Even Roniya, who’d been terrified of touching an animal, discovered her courage and reached one gentle finger to a pink sea star.
“This really enhances their whole experience with the wild,” explained Smiley, returning Roniya’s high-five of triumph. “They can literally touch animals for the first time, and they’ve learned so much already in just 15 minutes in the aquarium. But they’re also learning things like kindness and using their imagination, which is so important in Beyond the Bell.”
Finally, the group met the enormous hammerhead sharks, green sea turtles and spotted eagle rays cruising overhead in Baja Bay, and after some fun with the selfie photo wall it was time for lunch back at the Wild Wonders Outdoor Theater.

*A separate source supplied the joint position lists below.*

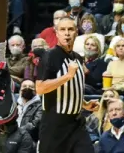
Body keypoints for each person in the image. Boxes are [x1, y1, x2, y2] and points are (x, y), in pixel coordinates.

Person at [36, 16, 93, 153]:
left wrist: (84, 104)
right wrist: (66, 76)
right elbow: (40, 88)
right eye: (62, 29)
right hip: (55, 124)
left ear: (76, 33)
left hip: (76, 123)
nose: (67, 33)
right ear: (57, 33)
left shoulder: (78, 58)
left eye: (70, 29)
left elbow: (71, 88)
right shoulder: (49, 56)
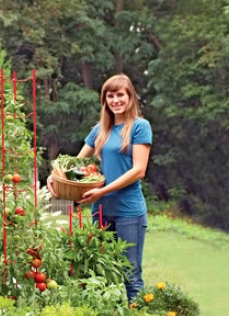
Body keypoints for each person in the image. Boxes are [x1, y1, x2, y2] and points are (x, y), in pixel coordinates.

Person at [47, 73, 152, 303]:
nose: (116, 100)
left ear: (130, 97)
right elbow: (74, 163)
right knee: (103, 272)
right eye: (110, 96)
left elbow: (138, 170)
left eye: (120, 95)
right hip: (102, 211)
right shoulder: (100, 131)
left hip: (129, 211)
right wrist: (54, 176)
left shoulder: (139, 127)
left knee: (130, 275)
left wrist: (102, 191)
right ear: (105, 100)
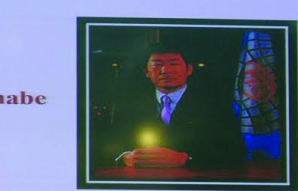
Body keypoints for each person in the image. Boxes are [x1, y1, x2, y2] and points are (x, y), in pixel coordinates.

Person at [93, 45, 245, 171]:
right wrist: (126, 157)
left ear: (189, 69)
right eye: (157, 65)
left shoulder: (214, 104)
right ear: (147, 73)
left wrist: (185, 159)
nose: (166, 70)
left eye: (173, 64)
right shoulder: (129, 104)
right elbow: (106, 146)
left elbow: (235, 152)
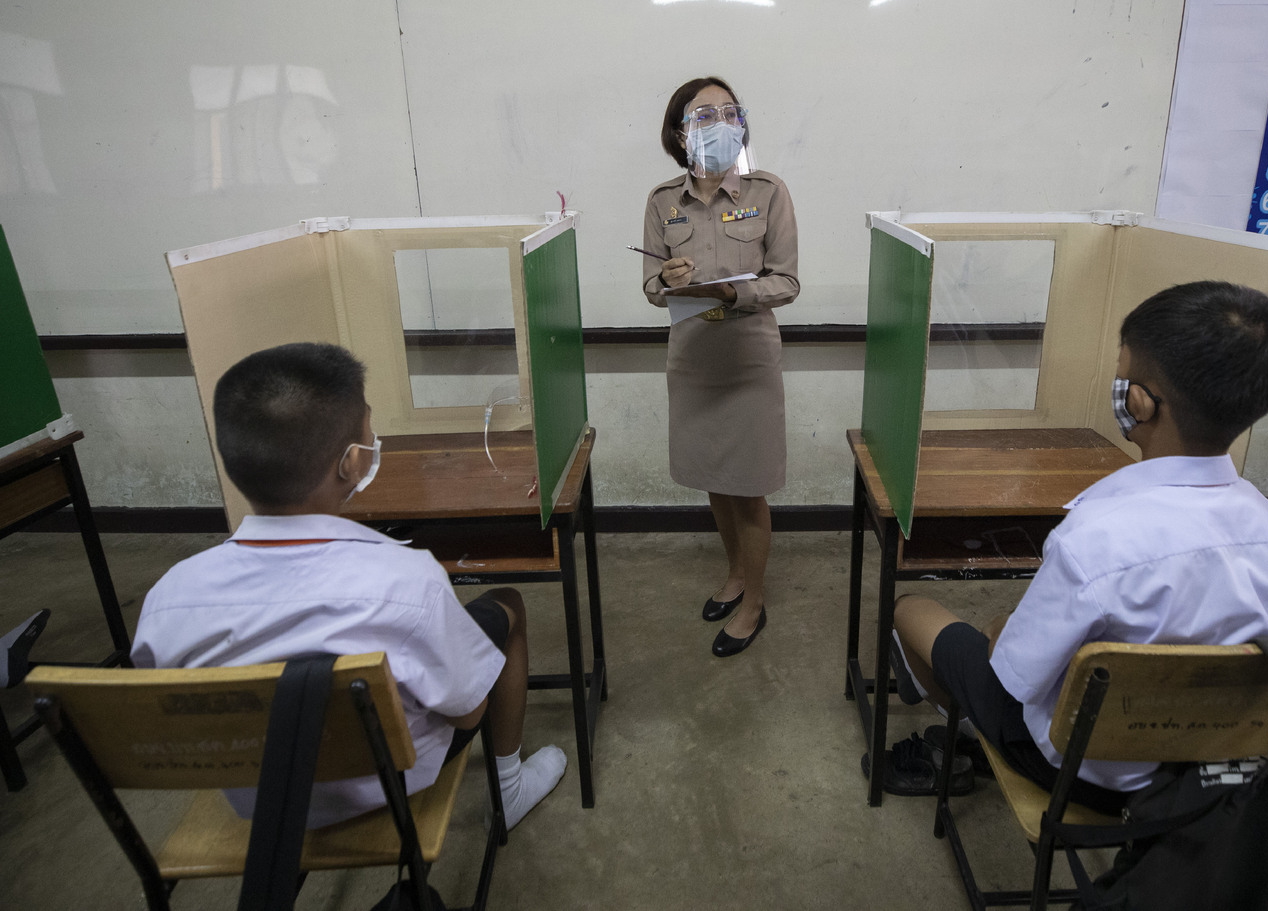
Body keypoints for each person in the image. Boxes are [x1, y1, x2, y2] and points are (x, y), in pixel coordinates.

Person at [884, 281, 1268, 808]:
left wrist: (998, 631)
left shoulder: (1096, 536)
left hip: (1082, 772)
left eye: (1124, 374)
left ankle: (962, 733)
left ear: (1140, 401)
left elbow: (1015, 672)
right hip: (1203, 765)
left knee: (914, 608)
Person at [131, 343, 566, 830]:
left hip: (256, 798)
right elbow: (468, 714)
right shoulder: (408, 579)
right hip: (387, 785)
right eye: (369, 427)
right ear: (353, 462)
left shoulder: (168, 599)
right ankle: (510, 789)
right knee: (506, 606)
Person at [641, 76, 799, 658]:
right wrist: (669, 280)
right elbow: (651, 287)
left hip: (748, 362)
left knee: (750, 487)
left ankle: (753, 603)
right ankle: (734, 575)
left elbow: (786, 280)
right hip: (693, 364)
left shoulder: (768, 191)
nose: (720, 123)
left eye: (729, 112)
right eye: (704, 115)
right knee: (715, 478)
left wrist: (736, 294)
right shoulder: (663, 202)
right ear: (681, 134)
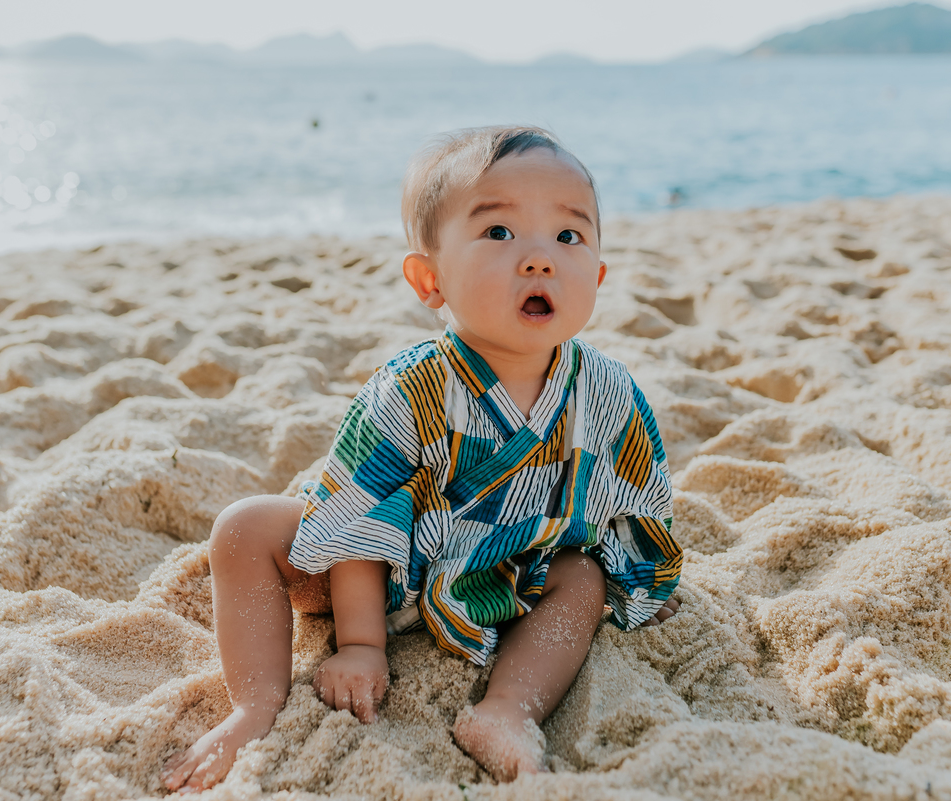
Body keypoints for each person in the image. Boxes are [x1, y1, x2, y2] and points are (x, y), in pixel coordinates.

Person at [161, 125, 683, 793]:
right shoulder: (412, 387)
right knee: (244, 527)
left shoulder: (607, 389)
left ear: (599, 274)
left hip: (507, 570)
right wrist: (360, 644)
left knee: (581, 580)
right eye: (499, 233)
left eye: (569, 236)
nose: (539, 258)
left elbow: (634, 491)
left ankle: (507, 708)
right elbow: (360, 514)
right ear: (429, 278)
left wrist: (638, 575)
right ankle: (254, 703)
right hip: (385, 570)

Supplying nutritious food is a key part of Beyond the Bell, and in between munching all 280 kids stared, laughed, cheered and gasped in admiration as Jasper the lynx, Walnut the beaver, Twiggy the seriema and Ruby the hornbill showed off their natural behaviors onstage.
And when Tahoma the bald eagle made her appearance on keeper Sara’s arm, glancing regally around her audience, Aaliyah’s eyes grew wide.
“That’s who I came to see!” she breathed. “An eagle!”
After lunch came penguins, a bathroom break, tigers, sea lions, otters and muskox, before loading wet, tired and happy children onto the buses back to the community centers.
Beyond the Bell (and its middle-school sibling, Club Beyond) launched in fall 2021 with a roster of supporting community partners. Logistics, registration and providers are coordinated jointly by Tacoma Public Schools (TPS), Greentrike OSTI (Out-of-School Time Intermediary) and Metro Parks Tacoma. Other agencies manage each school site, including the Boys & Girls Club, YMCA, Communities in Schools and School’s Out, plus Metro Parks itself. The program is pay-what-you-choose through 2021.
“This is such a big thing we can offer to kids and families,” summed up Julian McGilvery, Beyond the Bell’s whole-child supervisor, who spent the day as a roaming chaperone between groups. “With this field trip, we give working parents a way to keep supporting their families on a no-school day. And we give kids an experience of nature that will open up their curiosity and enrich their lives. That’s what Beyond the Bell is all about.”